HPN-100-021

Principal Investigator: Nicola Longo
Keywords: Urea Cycle Disorders , UCD , Ravicti , HPN-100 Department: Pediatric Genetics
IRB Number: 00105142 Co Investigator:  
Specialty: Pediatric Genetics
Sub Specialties: Medical Genetics
Recruitment Status: Recruiting

Contact Information

Carrie Bailey
carrie.bailey@hsc.utah.edu
8015873605

Brief Summary

The 2013 United States (US) Food and Drug Administration (FDA) approval of RAVICTI for UCD was based on clinical studies that included crossover comparison of ammonia control in stable UCD patients during equivalent steady-state dosing of NaPBA or RAVICTI, followed by long-term RAVICTI dosing studies. However, most UCD patients enrolled in these studies were
already on a stable dose of NaPBA. This study is a FDA post-marketing requirement and is designed to assess the safety, efficacy, and tolerability of RAVICTI as compared to NaPBA in patients who have not been treated chronically and presently are not being treated with oral phenylbutyrates (PAA prodrugs).

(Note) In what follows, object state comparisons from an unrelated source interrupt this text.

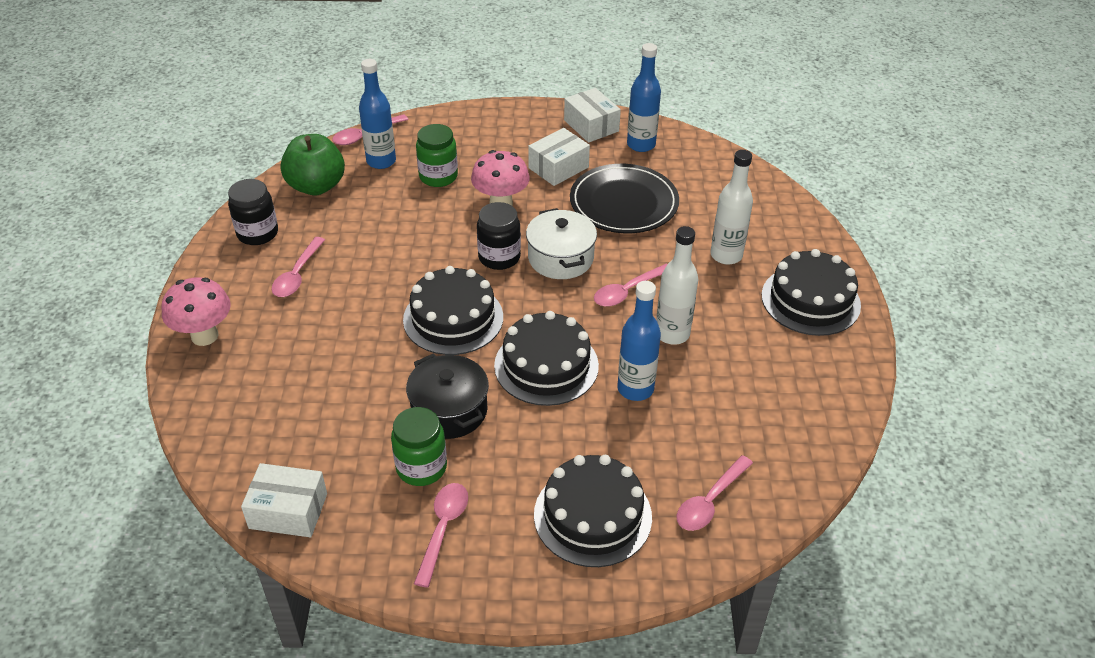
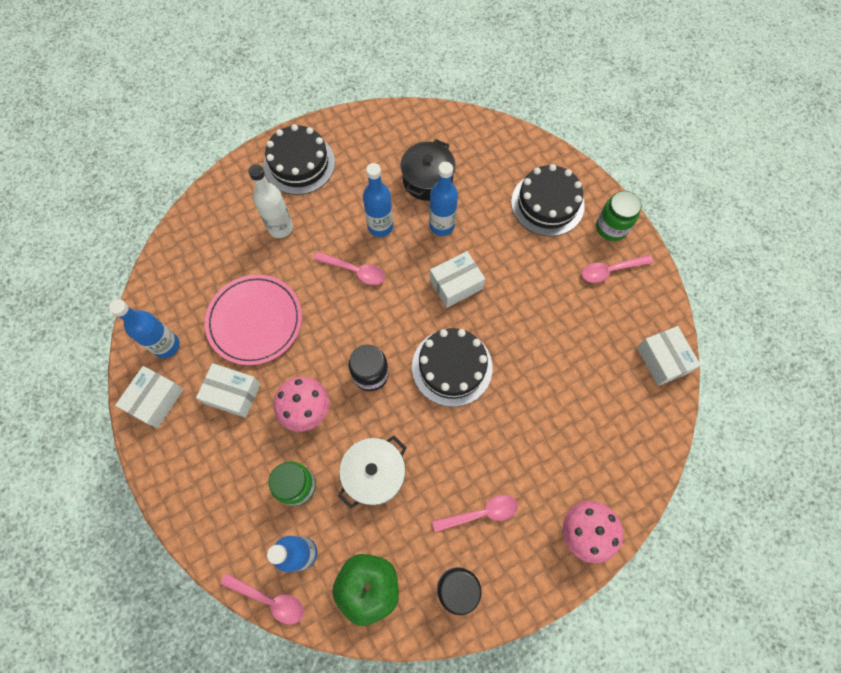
camera: 120 degrees left, 25 degrees up
green jar [391,407,447,486] -> green jar moved to [596,191,642,241]
black pot [406,354,489,439] -> black pot moved to [400,139,456,201]
black cake [494,311,599,406] -> white box [430,251,485,308]
white pot [526,208,597,279] -> white pot moved to [338,436,407,509]
black plate [570,164,679,233] -> pink plate [205,275,302,365]
white bottle [656,226,698,345] -> blue bottle [363,163,393,237]
pink spoon [677,455,753,531] -> none

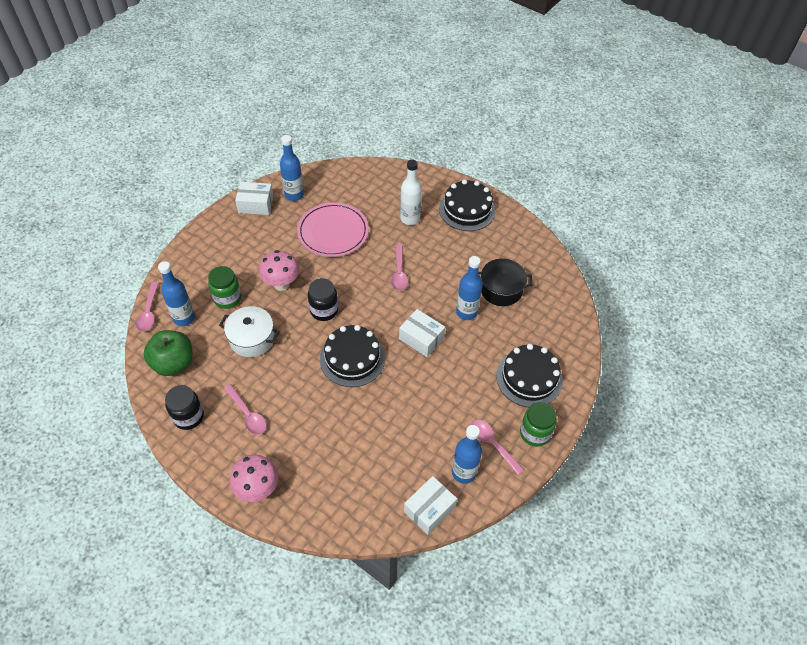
camera: 65 degrees right, 15 degrees down
white box [196,363,261,418] -> none
blue bottle [363,163,393,237] -> blue bottle moved to [452,425,482,484]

This clinical study, HPN-100-021, is the first controlled and randomised study of RAVICTI in thirty UCD patients who have not been exposed chronically to phenylbutyrate derivatives.

 

Study Objectives: 

To assess the safety, tolerability, pharmacokinetics (PK) and ammonia control of RA VICTI as compared to NaPBA in UCD subjects not currently or previously chronically treated with phenylacetic acid (also referred to as phenylacetate; PAA) prodrugs.

Inclusion Criteria

-Signed informed consent given by the subject or the subject's parent/legal guardian for those under 18 years of age or the age of consent by local regulation
- Male and female subjects with a suspected or confirmed UCD diagnosis of any subtype, except NAGS deficiency
- Suspected diagnosis is defined as having experienced a HAC or a documented high ammonia of > or equal to 100 μmol/L  
- Confirmed diagnosis is determined via enzymatic, biochemical, or genetic testing
• Requires nitrogen-binding agents according to the judgment of the Investigator
• > or equal to 2 months of age and older
• All females of childbearing potential and all sexually active males must agree to use an acceptable method of contraception from signing the informed consent throughout the study and for 30 days after the last dose of study drug. Appropriate contraceptive methods include hormonal contraceptives ( oral, injected, implanted, or transdermal), tubal ligation, intrauterine device, hysterectomy, vasectomy, or double barrier methods. Abstinence is an acceptable form of birth control, though appropriate contraception must be used if the subject becomes sexually active.

Exclusion Criteria

• Subject has received chronic treatment with an oral phenylbutyrate (RAVICTI, NaPBA, Pheburane, or other) longer than 14 days within one year prior to enrollment
- Temporary use of NaPBA for acute management of a hyperammonemic crisis in the past is acceptable.
• Any concomitant illness ( e.g., malabsorption or clinically significant liver or bowel disease) which would preclude the subject's safe participation, as judged by the Investigator

• Has undergone liver transplantation, including hepatocellular transplant
• Subjects on NaBz at Baseline will be excluded if they are viewed by the Investigator as being unable to undergo NaBz transition to a PAA prodrug during the Initial Treatment Period
• Known hypersensitivity to PBA or any excipients of the NaPBA/PBA formulations.
• Pregnant or breast-feeding patients. Women of childbearing potential must have a pregnancy test performed at the Baseline Visit prior to the start of study drug.